The following table provides an overview of the various properties that can be computed (and fitted). In addition to the properties listed also the various parameters associated with the pre-defined crystal structures can be fitted such as <atom-distance> (dimer structure), <lattice-parameter>, <ca-ratio>, <u-parameter> (wurtzite structure) etc.

Element

Type

Description

<atomic-energy>

Scalar

Energy per atom (in eV/atom)

<atomic-forces>

Vector

Atomic forces (in eV/A)

<bulk-modulus>

Scalar

Bulk modulus (in GPa)

<pressure>

Scalar

Hydrostatic pressure (in Bar)

<pxx>

Scalar

\(xx\) component of stress tensor (1st component in Voigt notation, in Bar)

<pyy>

Scalar

\(yy\) component of stress tensor (2nd component in Voigt notation, in Bar)

<pzz>

Scalar

\(zz\) component of stress tensor (3rd component in Voigt notation, in Bar)

<pyz>

Scalar

\(yz\) component of stress tensor (4th component in Voigt notation, in Bar)

<pxz>

Scalar

\(xz\) component of stress tensor (5th component in Voigt notation, in Bar)

<pxy>

Scalar

\(xy\) component of stress tensor (6th component in Voigt notation, in Bar)

<Cij>

Scalar

Stiffness tensor in Voigt notation; i and j are integers between 1 and 6; e.g. <C11>, <C12> etc. (in GPa)
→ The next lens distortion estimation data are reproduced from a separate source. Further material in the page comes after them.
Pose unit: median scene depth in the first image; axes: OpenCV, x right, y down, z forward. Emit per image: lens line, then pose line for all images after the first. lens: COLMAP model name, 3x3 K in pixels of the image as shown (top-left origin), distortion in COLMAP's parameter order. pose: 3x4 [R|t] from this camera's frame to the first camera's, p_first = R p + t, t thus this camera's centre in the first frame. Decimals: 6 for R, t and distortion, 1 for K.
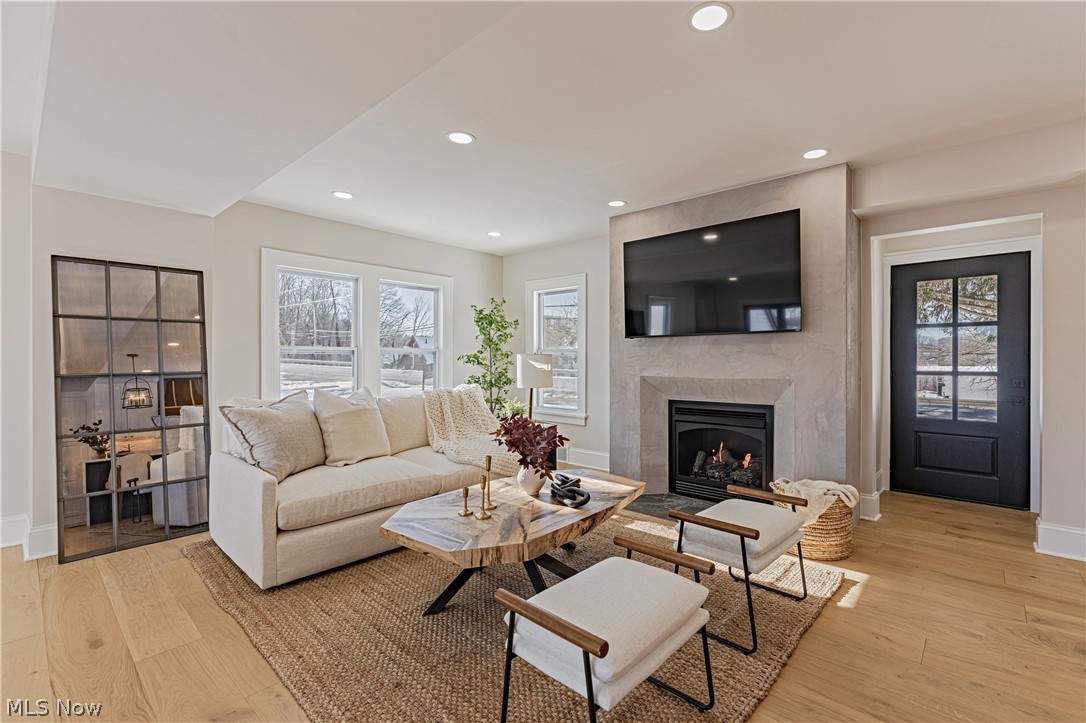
lens RADIAL K [[467.9, 0, 588.5], [0, 467.9, 361.6], [0, 0, 1]] dist [0.000535, 0.000593]
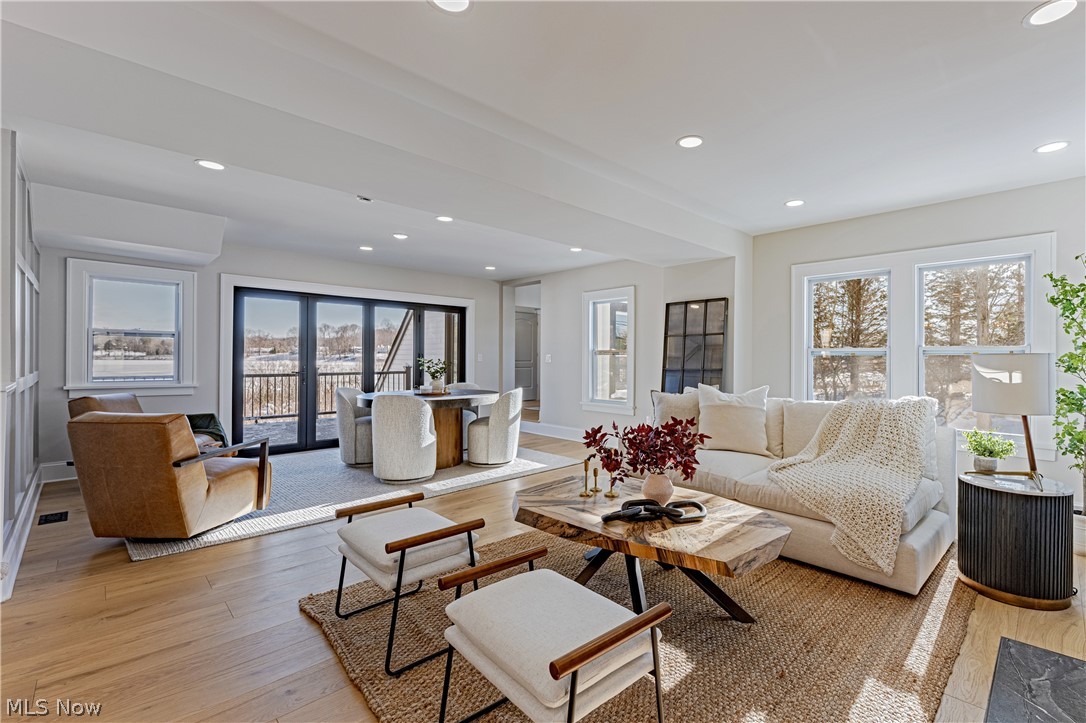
lens RADIAL K [[467.9, 0, 546.9], [0, 467.9, 357.6], [0, 0, 1]] dist [0.000535, 0.000593]
pose [[-0.101251, -0.005630, -0.994845, 0.959614], [0.000456, 0.999984, -0.005705, -0.000836], [0.994861, -0.001031, -0.101247, 1.057618]]
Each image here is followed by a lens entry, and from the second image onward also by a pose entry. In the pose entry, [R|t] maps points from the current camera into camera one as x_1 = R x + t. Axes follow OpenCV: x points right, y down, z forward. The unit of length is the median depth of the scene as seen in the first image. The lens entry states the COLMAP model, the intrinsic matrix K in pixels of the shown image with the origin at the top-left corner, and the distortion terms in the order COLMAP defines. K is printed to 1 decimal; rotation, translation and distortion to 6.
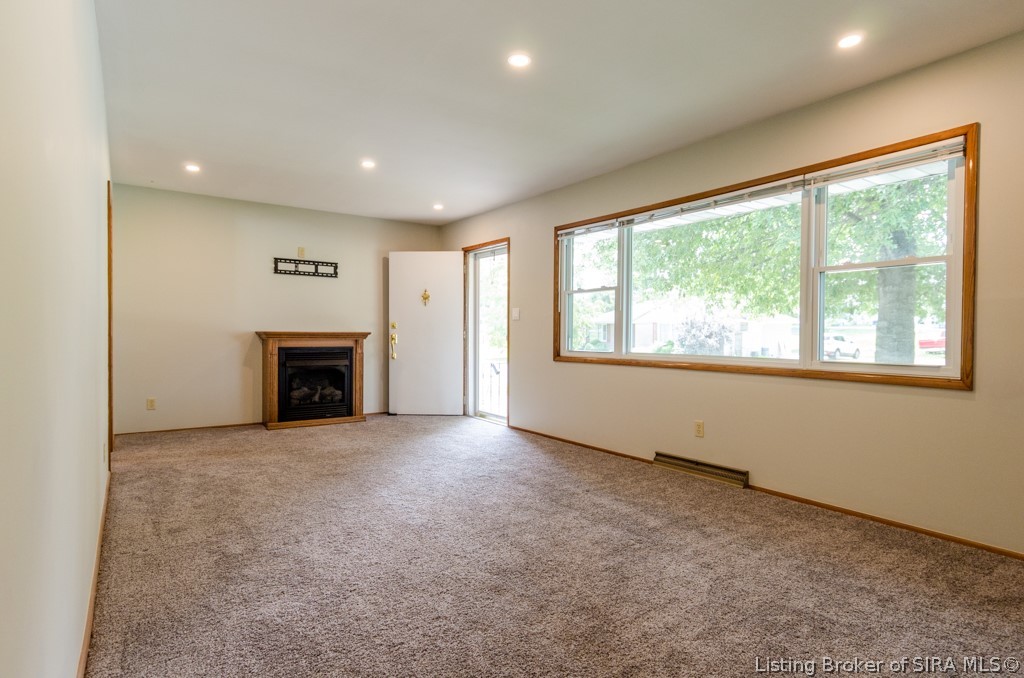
lens RADIAL K [[539.5, 0, 512.0], [0, 539.5, 339.0], [0, 0, 1]] dist [0.007609, 0.000670]
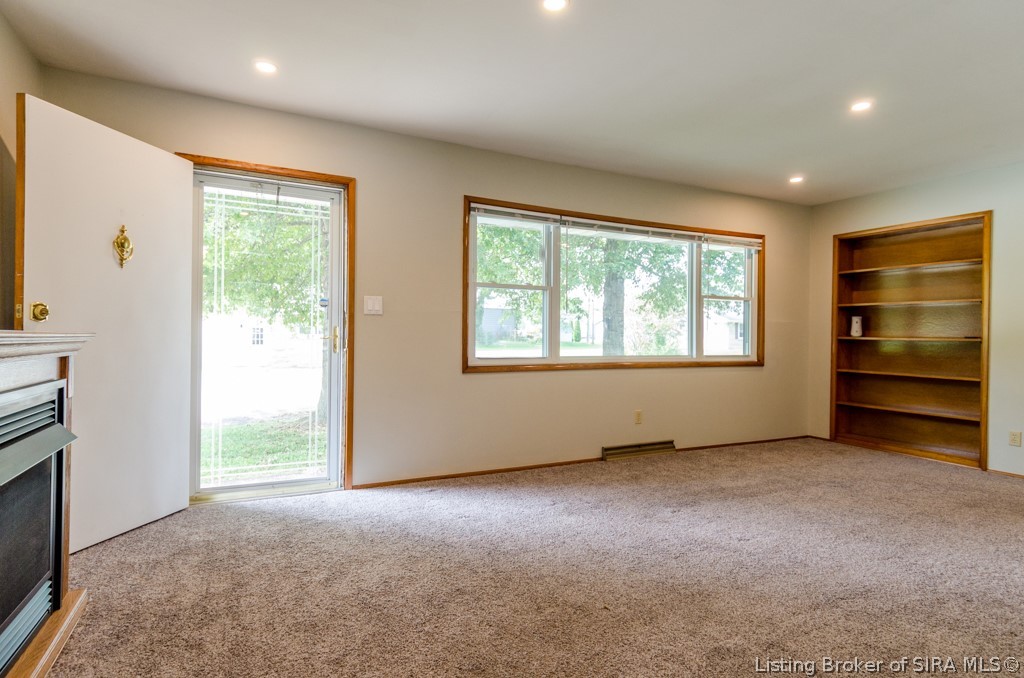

The calculation of elastic properties, in particular of both “clamped ion” and “relaxed ion” elastic constants for a hexagonal lattice structure, is demonstrated in examples [1] and [2].

Derived properties

Derived properties are not directly linked to a structure, but may be calculated from the properties of one or multiple structures. This allows one to fit to properties such as defect formation energies, surface energies and energy differences between different crystal structures. Even complicated properties like dislocation cores and phonon frequencies could be in principle represented.
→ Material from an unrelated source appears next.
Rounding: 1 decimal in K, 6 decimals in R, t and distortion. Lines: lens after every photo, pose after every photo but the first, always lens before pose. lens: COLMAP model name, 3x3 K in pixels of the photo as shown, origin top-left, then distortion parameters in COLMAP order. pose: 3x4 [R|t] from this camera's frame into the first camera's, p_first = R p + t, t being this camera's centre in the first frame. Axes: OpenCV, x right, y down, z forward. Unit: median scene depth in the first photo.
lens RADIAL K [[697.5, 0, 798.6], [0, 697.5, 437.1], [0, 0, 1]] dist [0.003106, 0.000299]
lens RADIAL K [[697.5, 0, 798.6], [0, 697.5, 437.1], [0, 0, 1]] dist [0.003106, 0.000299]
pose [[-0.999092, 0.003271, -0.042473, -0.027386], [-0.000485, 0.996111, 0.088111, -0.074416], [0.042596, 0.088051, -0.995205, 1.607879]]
The following code snippet demonstrates the general format:

<derived-properties>
  <derived-property id="bccFe-Ev" unit="eV" fit="true" target="2.1" relative-weight="1"
                 equation="[Vac.total-energy] - 127*[bcc-Fe.atomic-energy] "/>
</derived-properties>

Here, the vacancy formation energy in BCC Fe is calculated by substracting the atomic energy of 127 Fe atoms from the total energy of a supercell containing a vacancy. Derived properties are defined in a separate xml block below the structure definitions. They can be grouped in the same way as structures. Usage of derived properties is demonstrated in this example.

Compared to “normal” properties, a derived property features two additional attributes:

  • id: The name of the derived property.

  • equation: The equation is parsed by the math parser and used to calculate the value of the derived property. Structure properties are referred to using the format [structure.property].